First he made Campbell into his 150th victim - just 300 behind Courtney Walsh let us remember - with a ball that nipped back off the pitch and left Campbell stumbling like a man who has celebrated too well. Twelve runs and four overs later he had set up Lara with bouncers, with a full-pitch ball that almost got through and a yorker. That seemed to unsettle the great man and the sharp outswinger that followed found him groping forward and edging the ball to Alec Stewart.

He walked without a backward glance and with him went the last chance that West Indies would race to a big total and roll England over in three days. Cue for a long defensive haul by Shivnarine Chanderpaul and Jimmy Adams, experts in the art of avoiding a stroke, mean as a convention full of misers and, for all Walsh and Ambrose probably address them as ``sonny'' with all the experience gained in 88 Tests.

By lunch they had nudged the score to 149, and afterwards they dug a hole so deep that the England bowlers could not see them never mind bowl them out. Nasser Hussain switched bowlers and fielders but could not manage to disturb the even tenor of their ways even if there was a quarter chance to Nick Knight at close gully to Robert Croft's off spin and one or two minor mishaps, including an appeal by Stewart after he had dropped the ball and then caught it between his calves.

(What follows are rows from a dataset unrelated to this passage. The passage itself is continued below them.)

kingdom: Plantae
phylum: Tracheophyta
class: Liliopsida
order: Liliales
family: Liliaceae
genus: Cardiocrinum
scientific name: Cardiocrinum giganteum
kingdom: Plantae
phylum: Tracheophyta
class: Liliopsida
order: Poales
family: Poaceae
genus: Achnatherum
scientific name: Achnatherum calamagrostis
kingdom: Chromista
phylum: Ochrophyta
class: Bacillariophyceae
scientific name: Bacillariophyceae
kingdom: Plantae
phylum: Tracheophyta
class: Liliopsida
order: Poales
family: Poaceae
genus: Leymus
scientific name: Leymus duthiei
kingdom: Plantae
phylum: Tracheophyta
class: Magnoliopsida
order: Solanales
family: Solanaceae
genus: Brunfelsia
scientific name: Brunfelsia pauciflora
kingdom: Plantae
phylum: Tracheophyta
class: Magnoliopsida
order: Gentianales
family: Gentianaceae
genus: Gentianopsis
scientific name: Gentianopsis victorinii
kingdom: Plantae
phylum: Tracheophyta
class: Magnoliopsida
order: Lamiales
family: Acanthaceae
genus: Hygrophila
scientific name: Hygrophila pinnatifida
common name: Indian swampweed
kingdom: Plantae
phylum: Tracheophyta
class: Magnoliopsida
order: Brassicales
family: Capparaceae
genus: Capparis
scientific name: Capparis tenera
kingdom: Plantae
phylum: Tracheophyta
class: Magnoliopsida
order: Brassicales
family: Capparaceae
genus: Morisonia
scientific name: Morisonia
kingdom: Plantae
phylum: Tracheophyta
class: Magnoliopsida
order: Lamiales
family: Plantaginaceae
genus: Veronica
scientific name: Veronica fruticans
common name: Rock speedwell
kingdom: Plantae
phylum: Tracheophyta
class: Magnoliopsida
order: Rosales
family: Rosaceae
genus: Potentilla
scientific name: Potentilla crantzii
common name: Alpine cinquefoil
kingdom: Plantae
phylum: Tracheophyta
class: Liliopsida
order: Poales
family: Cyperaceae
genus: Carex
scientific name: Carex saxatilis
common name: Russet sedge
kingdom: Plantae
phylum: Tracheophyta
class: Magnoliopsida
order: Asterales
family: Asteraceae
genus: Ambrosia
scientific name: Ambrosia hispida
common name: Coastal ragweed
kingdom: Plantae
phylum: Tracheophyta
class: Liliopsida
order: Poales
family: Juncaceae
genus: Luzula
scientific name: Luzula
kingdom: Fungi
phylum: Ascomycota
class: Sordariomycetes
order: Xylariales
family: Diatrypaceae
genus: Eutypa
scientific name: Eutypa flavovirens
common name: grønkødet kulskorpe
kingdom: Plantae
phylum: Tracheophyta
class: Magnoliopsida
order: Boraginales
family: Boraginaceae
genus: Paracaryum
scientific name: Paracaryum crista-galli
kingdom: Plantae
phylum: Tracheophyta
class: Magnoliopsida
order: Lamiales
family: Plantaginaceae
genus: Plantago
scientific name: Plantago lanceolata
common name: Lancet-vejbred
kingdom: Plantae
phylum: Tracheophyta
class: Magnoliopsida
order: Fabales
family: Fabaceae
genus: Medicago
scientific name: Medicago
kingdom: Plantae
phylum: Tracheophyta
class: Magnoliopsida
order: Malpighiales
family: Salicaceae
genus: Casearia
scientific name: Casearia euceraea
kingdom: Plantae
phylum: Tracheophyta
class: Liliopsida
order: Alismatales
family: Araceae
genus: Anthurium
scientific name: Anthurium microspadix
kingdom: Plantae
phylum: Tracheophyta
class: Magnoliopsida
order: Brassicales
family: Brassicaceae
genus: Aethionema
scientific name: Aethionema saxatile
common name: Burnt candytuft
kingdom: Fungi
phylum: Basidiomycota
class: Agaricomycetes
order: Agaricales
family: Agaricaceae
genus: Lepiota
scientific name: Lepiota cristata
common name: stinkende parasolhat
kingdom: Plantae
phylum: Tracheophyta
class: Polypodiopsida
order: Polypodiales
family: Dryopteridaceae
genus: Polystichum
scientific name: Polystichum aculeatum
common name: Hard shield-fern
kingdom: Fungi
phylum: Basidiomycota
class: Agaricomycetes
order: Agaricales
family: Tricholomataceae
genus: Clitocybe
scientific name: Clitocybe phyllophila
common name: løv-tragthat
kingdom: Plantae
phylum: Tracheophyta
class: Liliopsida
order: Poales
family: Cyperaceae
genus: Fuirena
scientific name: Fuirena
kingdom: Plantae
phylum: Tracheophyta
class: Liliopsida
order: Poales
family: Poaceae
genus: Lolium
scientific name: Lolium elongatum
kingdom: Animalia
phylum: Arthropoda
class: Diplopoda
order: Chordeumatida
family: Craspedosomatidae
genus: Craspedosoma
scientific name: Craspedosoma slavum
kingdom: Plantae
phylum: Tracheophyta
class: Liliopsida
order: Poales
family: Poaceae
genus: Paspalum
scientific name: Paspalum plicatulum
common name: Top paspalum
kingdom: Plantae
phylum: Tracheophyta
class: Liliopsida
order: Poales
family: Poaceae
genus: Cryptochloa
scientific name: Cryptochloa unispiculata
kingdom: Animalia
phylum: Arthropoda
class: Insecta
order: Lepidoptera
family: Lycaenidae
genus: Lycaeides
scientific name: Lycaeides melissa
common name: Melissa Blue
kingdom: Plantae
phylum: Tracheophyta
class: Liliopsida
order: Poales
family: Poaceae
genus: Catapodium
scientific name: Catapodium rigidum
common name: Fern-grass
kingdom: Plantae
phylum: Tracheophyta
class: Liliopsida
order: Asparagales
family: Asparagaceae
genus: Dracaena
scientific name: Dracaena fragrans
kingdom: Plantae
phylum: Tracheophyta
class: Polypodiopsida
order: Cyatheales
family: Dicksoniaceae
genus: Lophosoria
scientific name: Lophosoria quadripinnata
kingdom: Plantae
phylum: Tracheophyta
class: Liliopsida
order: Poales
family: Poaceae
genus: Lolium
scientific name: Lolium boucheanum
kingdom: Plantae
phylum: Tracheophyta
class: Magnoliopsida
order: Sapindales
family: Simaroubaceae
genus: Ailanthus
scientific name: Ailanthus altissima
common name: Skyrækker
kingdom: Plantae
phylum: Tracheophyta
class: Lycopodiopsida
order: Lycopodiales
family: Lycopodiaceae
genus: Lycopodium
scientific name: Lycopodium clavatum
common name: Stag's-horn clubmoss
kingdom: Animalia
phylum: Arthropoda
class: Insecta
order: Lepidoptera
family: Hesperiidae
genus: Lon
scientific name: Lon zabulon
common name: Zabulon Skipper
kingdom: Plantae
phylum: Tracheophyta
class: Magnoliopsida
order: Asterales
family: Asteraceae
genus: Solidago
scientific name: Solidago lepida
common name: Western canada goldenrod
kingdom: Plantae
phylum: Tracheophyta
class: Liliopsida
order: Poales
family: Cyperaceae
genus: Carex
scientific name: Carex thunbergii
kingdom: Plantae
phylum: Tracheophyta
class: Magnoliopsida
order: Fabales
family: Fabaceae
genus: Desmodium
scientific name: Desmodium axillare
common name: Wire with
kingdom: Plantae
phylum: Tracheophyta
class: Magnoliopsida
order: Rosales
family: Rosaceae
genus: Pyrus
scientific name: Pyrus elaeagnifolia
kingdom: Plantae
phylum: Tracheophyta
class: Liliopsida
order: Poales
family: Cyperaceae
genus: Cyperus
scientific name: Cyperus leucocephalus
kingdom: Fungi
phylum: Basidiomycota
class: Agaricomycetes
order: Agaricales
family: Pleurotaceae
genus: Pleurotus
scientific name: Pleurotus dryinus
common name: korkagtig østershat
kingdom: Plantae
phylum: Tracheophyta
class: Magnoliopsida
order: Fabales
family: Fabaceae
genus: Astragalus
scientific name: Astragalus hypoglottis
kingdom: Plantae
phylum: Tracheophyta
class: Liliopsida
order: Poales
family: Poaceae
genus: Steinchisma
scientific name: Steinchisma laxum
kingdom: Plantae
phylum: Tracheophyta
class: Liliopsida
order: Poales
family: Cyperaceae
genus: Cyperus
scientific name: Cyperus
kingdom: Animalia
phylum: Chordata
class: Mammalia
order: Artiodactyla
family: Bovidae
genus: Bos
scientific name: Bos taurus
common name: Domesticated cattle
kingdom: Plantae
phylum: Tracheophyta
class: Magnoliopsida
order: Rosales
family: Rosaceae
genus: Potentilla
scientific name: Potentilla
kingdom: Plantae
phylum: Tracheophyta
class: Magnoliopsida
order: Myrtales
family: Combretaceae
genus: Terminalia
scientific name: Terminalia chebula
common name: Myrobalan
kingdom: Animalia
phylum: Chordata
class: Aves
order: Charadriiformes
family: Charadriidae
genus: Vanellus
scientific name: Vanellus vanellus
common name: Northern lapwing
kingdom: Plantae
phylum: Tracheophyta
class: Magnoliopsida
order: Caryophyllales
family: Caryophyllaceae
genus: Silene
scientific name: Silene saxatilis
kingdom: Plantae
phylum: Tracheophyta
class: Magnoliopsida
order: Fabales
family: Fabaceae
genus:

Sadly the ball had bounced.

Five minutes before tea Chanderpaul had such an uncharacteristic rush of blood that the crowd were silent for a second. He took a flash at a ball that was running twice as far from his off stump as most of those he had ignored for three hours and directed the ball straight to Stewart. At 231 for five West Indies was 52 ahead and still tantalisingly close to dominating the game without being sure that resilient England had been buried.